### Sağlanan Metin
---

Eyüboğlu'lar
Başlık:
Eyüboğlu'lar
Kaynak:
Dünya, "Sanat Hareketleri"
Tarih:
1953-05-03
Lokasyon:
Rahşan Ecevit Arşivi
Metin:
3 Mayıs 1953
SANAT HAREKETLERİ
Eyüboğlu'lar
Yazan: Bülend Ecevit
IKİ yıl aradan sonra Ankara’da, Helikon Galerisinde, Eren Eyüboğlu ile Bedri Rahmi Eyüboğlu’nun yeni bir sergileri açıldı.
İki yıl önceki sergileri için Ulus’ta çıkan yazımı bir daha okudum. Yazıya şöyle başlamışım:
“Kuş uçmaz, kervan geçmez: Bilin bu neresi?.. Eğer Ankara’da iseniz, çekinmeden, resim sergisi, diyebilirsiniz.”
Yazının bir yerinde de şöyle diyorum:
"... insan, satılan yazmaların üstündeki kartvizitlerden esefle görüyor ki ressamımızın eserleri daha çok yabancı dostlarımızın evlerine girebilmektedir."
Bu yazımda böyle karamsar cümleler olmayacak. Bu yazımda ne sergiye gelenlerin, ne resim alanların azlığından dert yanacağım. Açıldığının ertesi günü, sergide yirmiye yakın resim satılmıştı. Yazmadan çok resim satılıyordu. Çerçevelere iliştirilmiş kartların çoğunda Türk adları okunuyordu.
Sergiden kuş uçar, kervan geçer olmuştu.
İki yılda öylesine değişmişiz..
* * *
IKİ yılda Eyüboğlu’lar da değişmişler. Bize İstanbul’dan, eskisi kadar İstanbul’lu değil, daha geniş dünyalı bir hava getirmişler.
Resimlerden çoğu Eren Eyüboğlu’nun. Bedri Rahmi Eyüboğlu az resim, bol yazma yollamış.
Eren Eyüboğlu’nun resimleri üç kategoriye ayrılıyor:
1 — Duygulandırıcı resimler,
2 — Kübizme yaklaşan oylumlu (hacımlı) resimler.
3 — Oylumlu olmakla beraber, çizgilerin üstünlüğü altında non-figüratife yaklaşan resimler.

---

### Yapılacaklar
1 - Eyüboğlu'lar yazısına göre sergi açıldıktan bir gün sonra sergide aşağı yukarı kaç resim satılmıştı?
2 - Lütfen Eyüboğlu'lar yazısından "Sergiden kuş uçar, kervan" ile başlayıp "bir hava getirmişler." sözlerine kadar uzanan bölümü hiç değiştirmeden aktarın.

---

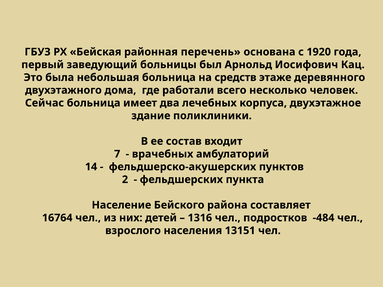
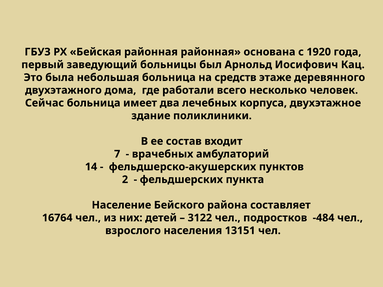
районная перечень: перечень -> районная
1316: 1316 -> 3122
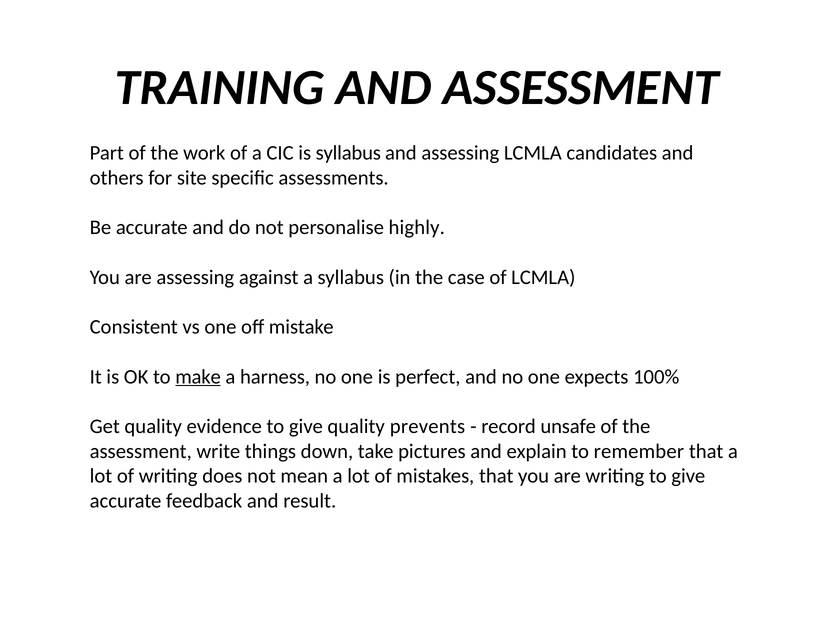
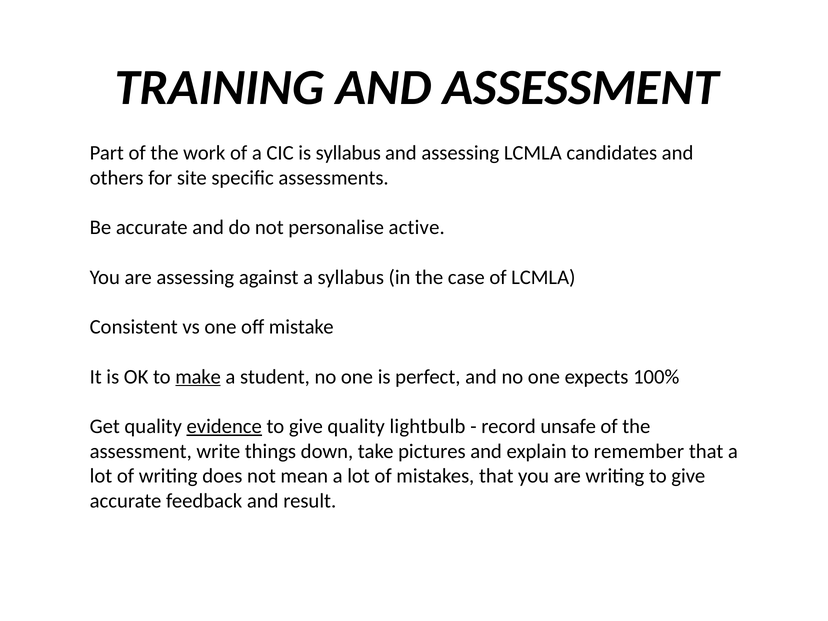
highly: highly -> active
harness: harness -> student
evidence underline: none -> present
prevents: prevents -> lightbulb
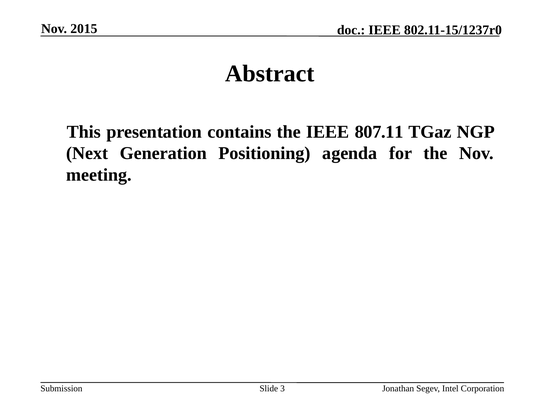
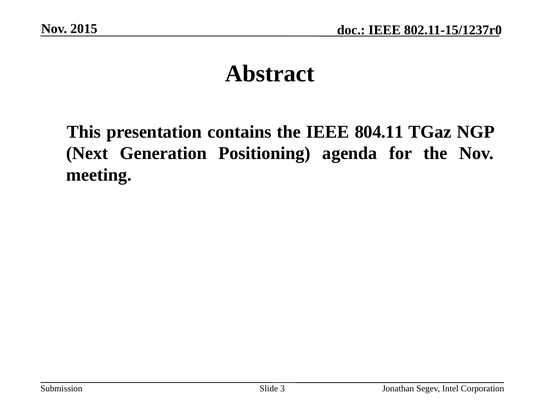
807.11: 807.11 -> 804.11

---

### Alıştırma Sonuçları
1 - Yirmiye yakın resim satılmıştı.

2 -
Sergiden kuş uçar, kervan geçer olmuştu.
İki yılda öylesine değişmişiz..
* * *
IKİ yılda Eyüboğlu’lar da değişmişler. Bize İstanbul’dan, eskisi kadar İstanbul’lu değil, daha geniş dünyalı bir hava getirmişler.